> _Source records_:
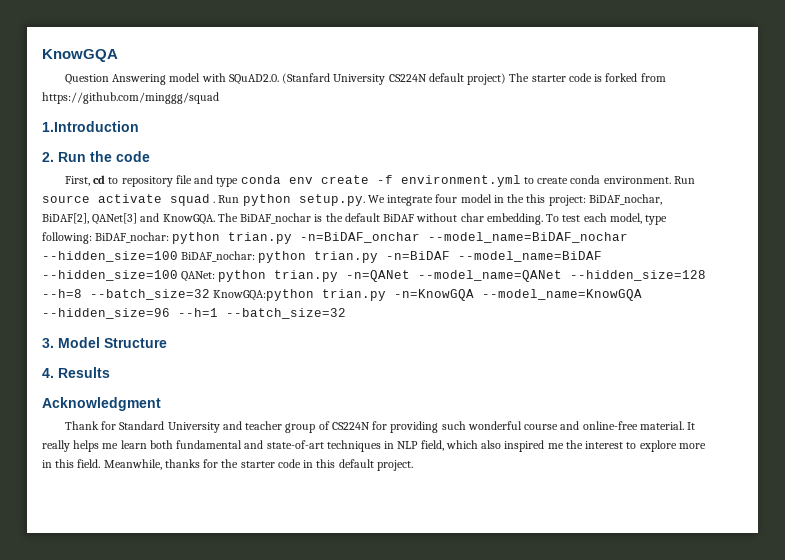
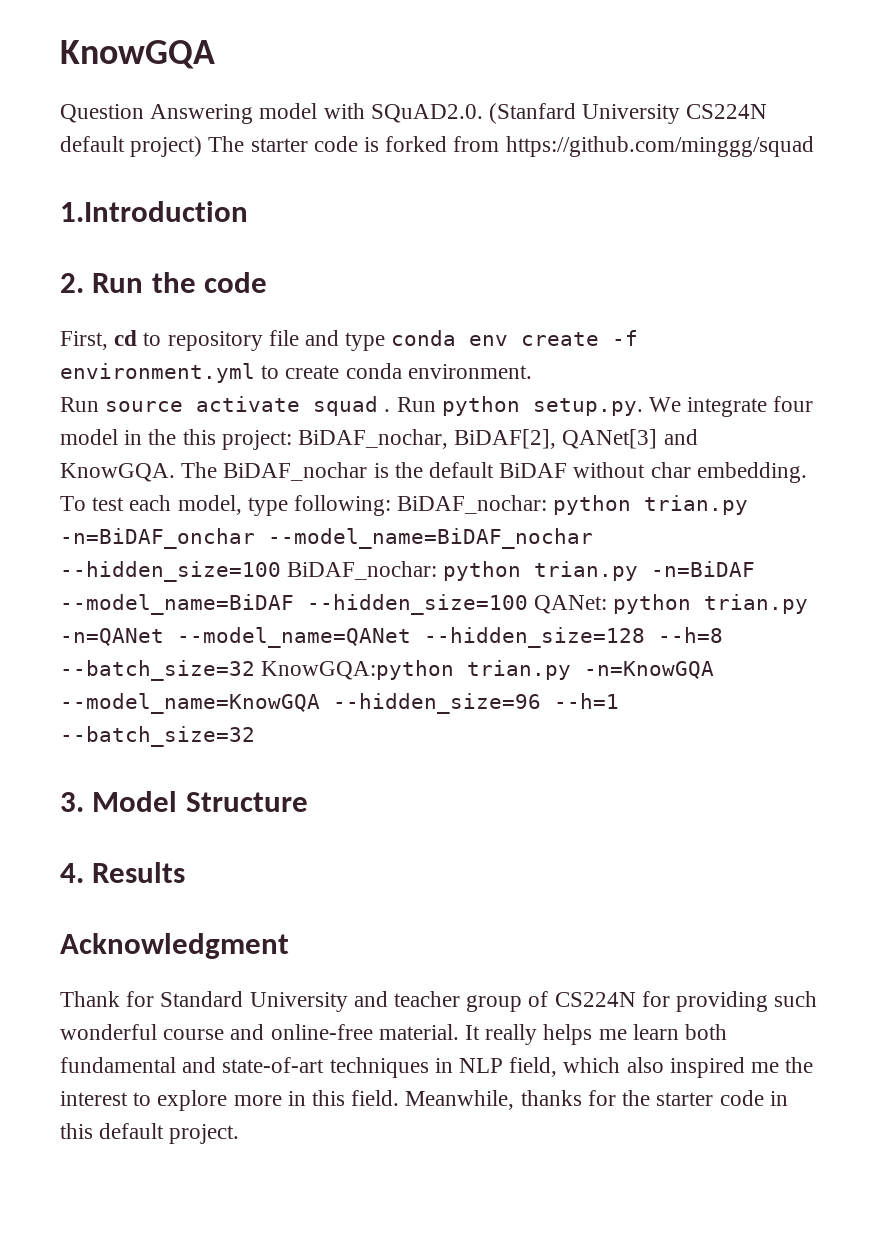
(671, 180) none -> (532, 371) //

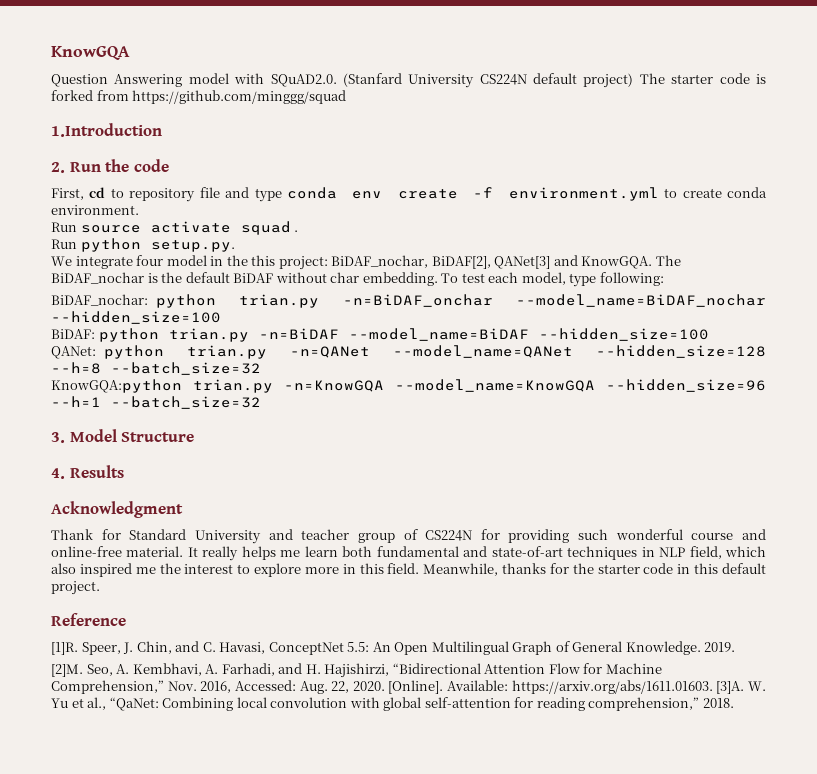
(391, 410) none -> (299, 231) //
(643, 407) none -> (235, 246) //
(392, 505) none -> (664, 279) //
[287,561,438,580] BiDAF_nochar: -> [51,329,95,339] // BiDAF:
(528, 604) none -> (709, 334) //
(255, 670) none -> (261, 368) //
(240, 1134) none -> [51,613,126,626] [51,641,736,655] [51,663,662,678] [51,680,766,694] [51,697,734,711] // Reference // [1]R. Speer, J. Chin, and C. Havasi, ConceptNet 5.5: An Open Multilingual Graph of General Knowledge. 2019. // [2]M. Seo, A. Kembhavi, A. Farhadi, and H. Hajishirzi, “Bidirectional Attention Flow for Machine Comprehension,” Nov. 2016, Accessed: Aug. 22, 2020. [Online]. Available: https://arxiv.org/abs/1611.01603. [3]A. W. Yu et al., “QaNet: Combining local convolution with global self-attention for reading comprehension,” 2018.

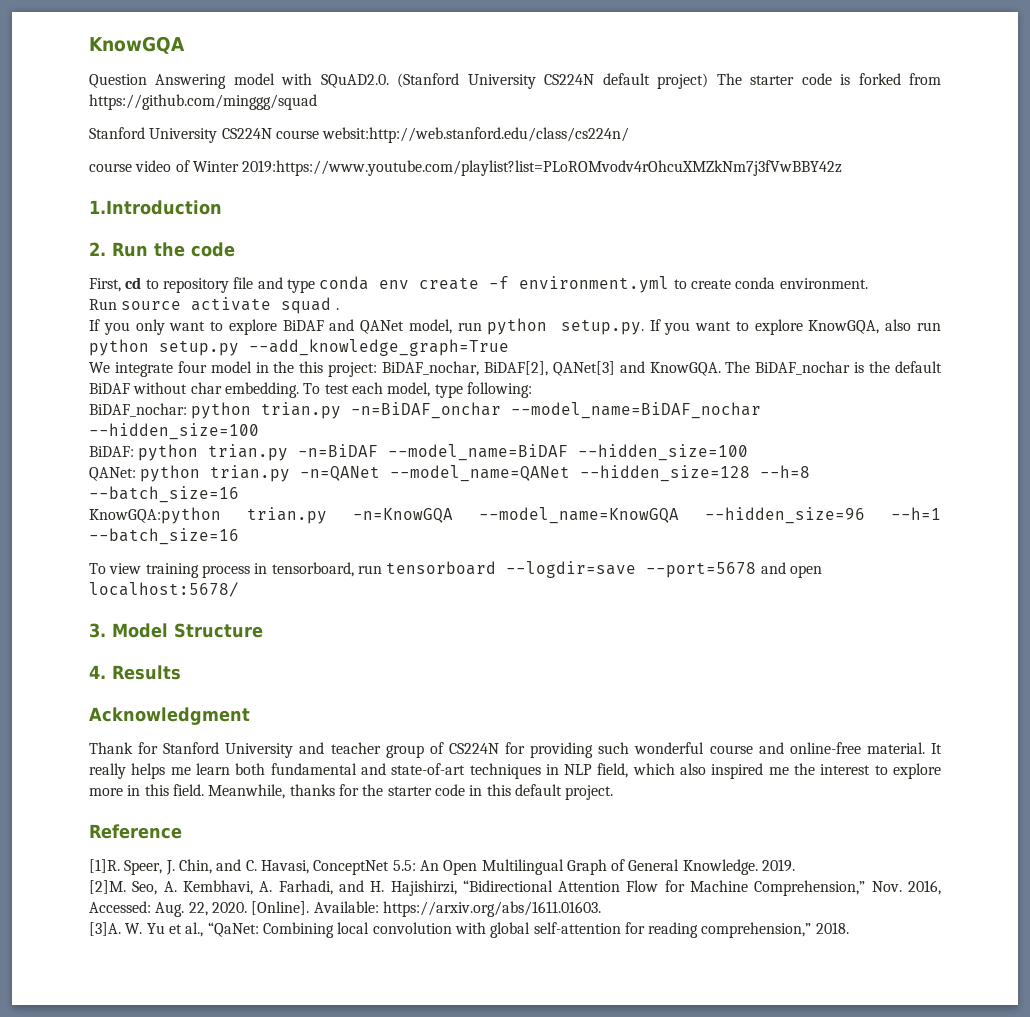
[342,73,402,87] (Stanfard -> [397,73,460,88] (Stanford
(347, 97) none -> [89,127,630,143] [89,160,843,176] // Stanford University CS224N course websit:http://web.stanford.edu/class/cs224n/ // course video of Winter 2019:https://www.youtube.com/playlist?list=PLoROMvodv4rOhcuXMZkNm7j3fVwBBY42z
[51,238,235,252] Run python setup.py. -> [89,318,941,335] [89,339,509,356] If you only want to explore BiDAF and QANet model, run python setup.py. If you want to explore KnowGQA, also run python setup.py --add_knowledge_graph=True
[111,362,261,375] --batch_size=32 -> [89,486,239,503] --batch_size=16
[111,396,261,409] --batch_size=32 -> [89,528,239,545] [89,561,822,578] [89,582,239,597] --batch_size=16 // To view training process in tensorboard, run tensorboard --logdir=save --port=5678 and open localhost:5678/
[129,529,187,540] Standard -> [163,742,220,754] Stanford
(713, 687) none -> (601, 909) //

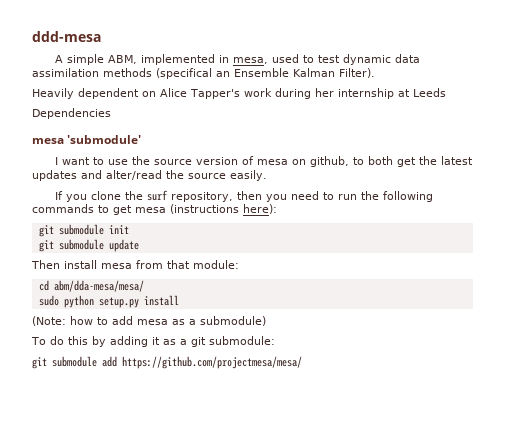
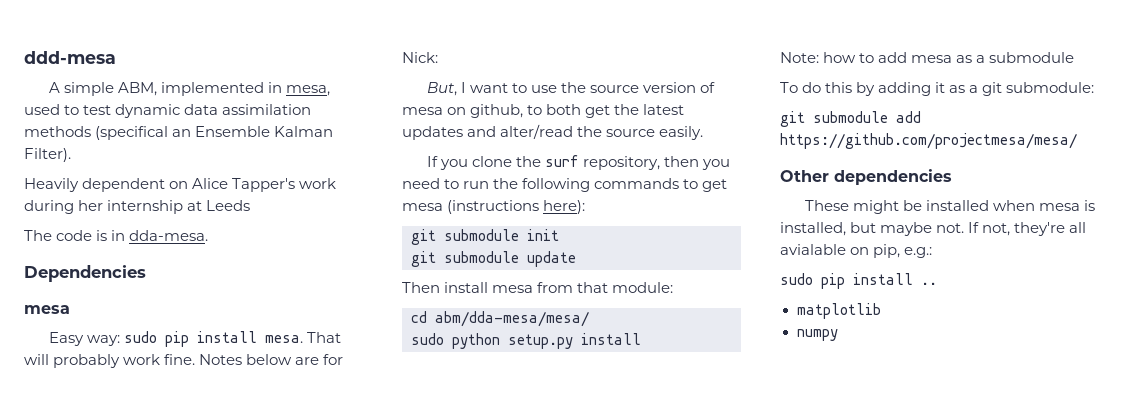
[32,108,111,119] [32,135,142,144] Dependencies // mesa 'submodule' // -> [24,230,209,241] [24,265,146,282] [24,305,70,314] [48,331,342,347] [24,354,344,368] [402,52,438,63] [426,82,457,96] The code is in dda-mesa. // Dependencies // mesa // Easy way: sudo pip install mesa. That will probably work fine. Notes below are for Nick: // But,
[32,316,66,326] (Note: -> [780,52,819,63] Note:
[200,316,266,326] submodule) -> [989,52,1075,63] submodule
(302, 362) none -> [780,169,952,185] [804,200,1096,214] [780,222,1087,236] [780,244,933,258] [780,273,937,289] [796,303,881,319] [796,329,838,341] // Other dependencies // These might be installed when mesa is installed, but maybe not. If not, they're all avialable on pip, e.g.: // sudo pip install .. // matplotlib // numpy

> _Work instructions_:
What is needed is a verbatim copy of every line in the records above from the one containing "(392, 505) none -> (664, 279) //" down to the one containing "(255, 670) none -> (261, 368) //", both included, and nothing more.

> _Written response_:
(392, 505) none -> (664, 279) //
[287,561,438,580] BiDAF_nochar: -> [51,329,95,339] // BiDAF:
(528, 604) none -> (709, 334) //
(255, 670) none -> (261, 368) //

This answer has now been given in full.